---
title: Pricing
---

# Pricing

Fine-tuning job costs depend on the **GPU plan** you select and the **duration of training**. Pricing is based on compute usage — you are charged for the time your training job runs on the selected GPU.

---

## How billing works

| Factor | Description |
|--------|-------------|
| **GPU type** | The GPU selected (H100, A100, etc.) determines the per-hour rate |
| **Training duration** | You are charged for the actual time the job runs on that GPU |
| **Billing start** | Begins when the job starts executing on the GPU |
| **Billing stop** | Ends when the job completes, fails, or is terminated |

Fine-tuning jobs are billed **hourly** based on the GPU compute resources used. There are no charges while a job is queued or pending.

---

## What affects cost

- **GPU type** — H100 and A100 have different per-hour rates
- **Training duration** — More epochs and larger datasets increase training time
- **Quantization** — Enabling 4-bit quantization may reduce training time by lowering memory overhead, potentially allowing use of a smaller GPU

---

## Pricing examples

*Note: Values below are illustrative. Use the [E2E Calculator](https://calculator.e2enetworks.com/estimate-pricing) for current rates.*

### Example : Fine-tuning Llama 3 13B on H100

**Scenario:** Fine-tune Llama 3 13B for 2 epochs on a 50,000-row dataset. Estimated training time: ~8 hours.

| Factor | Value |
|--------|-------|
| GPU | H100 |
| Training duration | ~8 hours |

**Billing:** Cost = 8 hours × (price per H100 hour)

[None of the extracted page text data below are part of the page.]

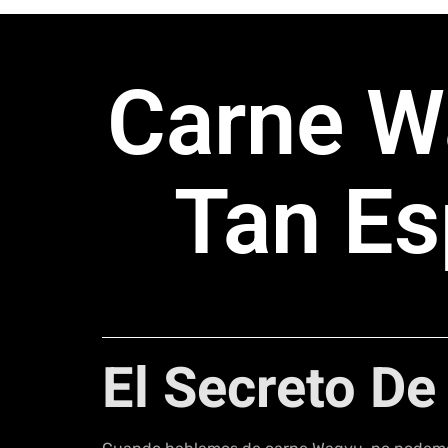
Carne W
Tan Es
El Secreto De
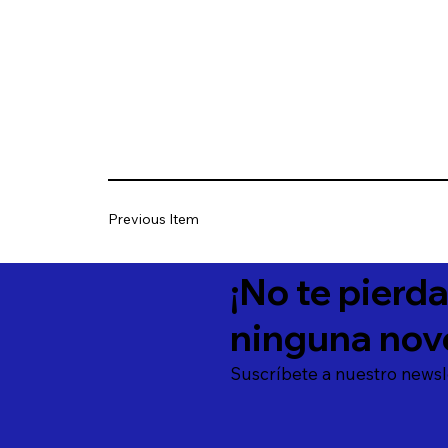
Previous Item
¡No te pierd
ninguna nov
Suscríbete a nuestro newsl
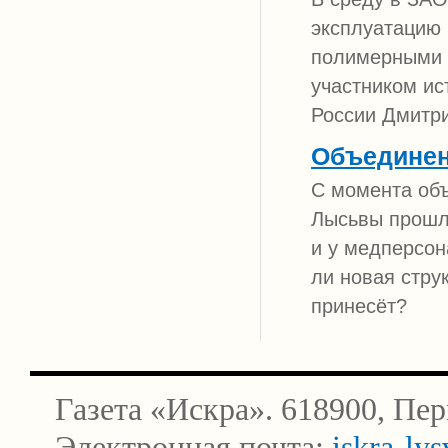
эксплуатацию 
полимерными п
участником ис
России Дмит
Объединен
С момента об
Лысьвы прошло
и у медперсон
ли новая стру
принесёт?
Газета «Искра». 618900, Пер
Электронная почта:
iskra-ly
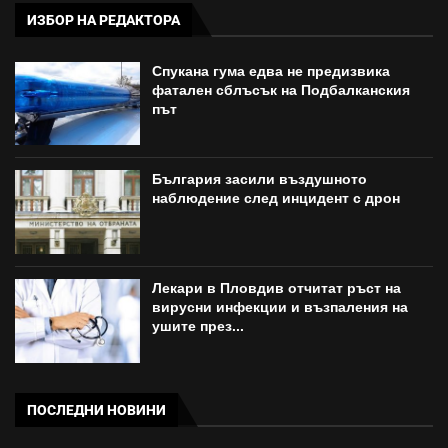
ИЗБОР НА РЕДАКТОРА
Спукана гума едва не предизвика
фатален сблъсък на Подбалканския
път
България засили въздушното
наблюдение след инцидент с дрон
Лекари в Пловдив отчитат ръст на
вирусни инфекции и възпаления на
ушите през...
ПОСЛЕДНИ НОВИНИ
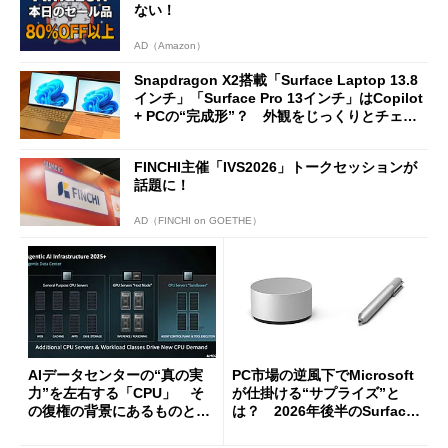
ない！
AD（Amazon）
Snapdragon X2搭載「Surface Laptop 13.8
インチ」「Surface Pro 13インチ」はCopilot
+ PCの“完成形”？ 外観をじっくりとチェッ
クしてみた
FINCHI主催「IVS2026」トークセッションが
話題に！
AD（FINCHI on GOETHE）
AIデータセンターの“真の実
PC市場の逆風下でMicrosoft
力”を左右する「CPU」 そ
が仕掛ける“サプライズ”と
の復権の背景にあるものと
は？ 2026年後半のSurface
は？
新製品を予想する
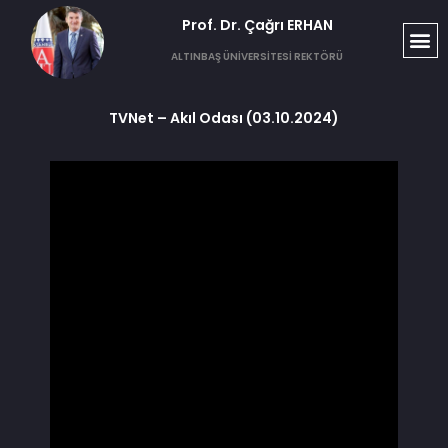
Prof. Dr. Çağrı ERHAN​
ALTINBAŞ ÜNİVERSİTESİ REKTÖRÜ
TVNet – Akıl Odası (03.10.2024)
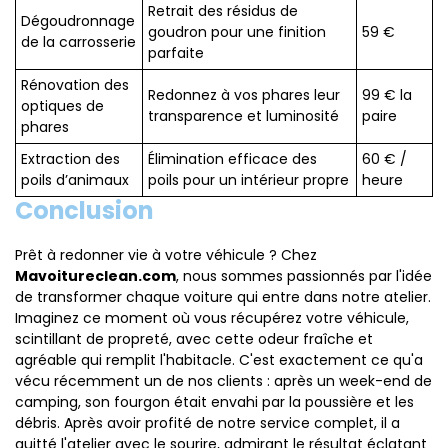
Retrait des résidus de
Dégoudronnage
goudron pour une finition
59 €
de la carrosserie
parfaite
Rénovation des
Redonnez à vos phares leur
99 € la
optiques de
transparence et luminosité
paire
phares
Extraction des
Élimination efficace des
60 € /
poils d’animaux
poils pour un intérieur propre
heure
Conclusion
Prêt à redonner vie à votre véhicule ? Chez
Mavoitureclean.com
, nous sommes passionnés par l'idée
de transformer chaque voiture qui entre dans notre atelier.
Imaginez ce moment où vous récupérez votre véhicule,
scintillant de propreté, avec cette odeur fraîche et
agréable qui remplit l'habitacle. C'est exactement ce qu'a
vécu récemment un de nos clients : après un week-end de
camping, son fourgon était envahi par la poussière et les
débris. Après avoir profité de notre service complet, il a
quitté l'atelier avec le sourire, admirant le résultat éclatant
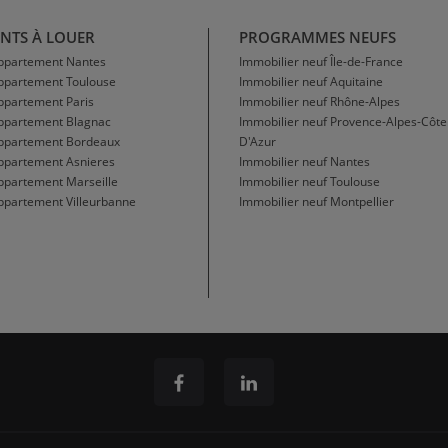
NTS À LOUER
PROGRAMMES NEUFS
Appartement Nantes
Immobilier neuf Île-de-France
Appartement Toulouse
Immobilier neuf Aquitaine
ppartement Paris
Immobilier neuf Rhône-Alpes
Appartement Blagnac
Immobilier neuf Provence-Alpes-Côte
Appartement Bordeaux
D'Azur
ppartement Asnieres
Immobilier neuf Nantes
ppartement Marseille
Immobilier neuf Toulouse
ppartement Villeurbanne
Immobilier neuf Montpellier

**Recommendation:** Use H100 for larger models where training speed matters; the higher per-hour rate is often offset by shorter job duration.

---

For detailed pricing, visit the [E2E Calculator](https://calculator.e2enetworks.com/estimate-pricing).

---

## Frequently Asked Questions

#### Am I charged if my job fails?

Yes. You are charged for the compute time used up to the point of failure. Use **Retry** to restart a failed job without losing configuration.

---

#### When does billing start?

Billing starts when the training job begins executing on the GPU — not when it enters the queue. There is no charge while the job is in a pending or queued state.

---

#### How can I reduce training costs?

- Enable **4-bit quantization** to reduce memory usage and potentially run on a smaller, lower-cost GPU.
- Start with **fewer epochs** to validate your dataset and configuration before running the full job.
- Use the **Clone** feature to reuse configurations and iterate without re-entering settings.
- **Terminate** a job early if training metrics indicate overfitting or an incorrect configuration.

---

#### Is there a minimum charge per job?

Billing is prorated to the billing period. You are charged only for actual GPU compute time used, with no minimum duration.

---


---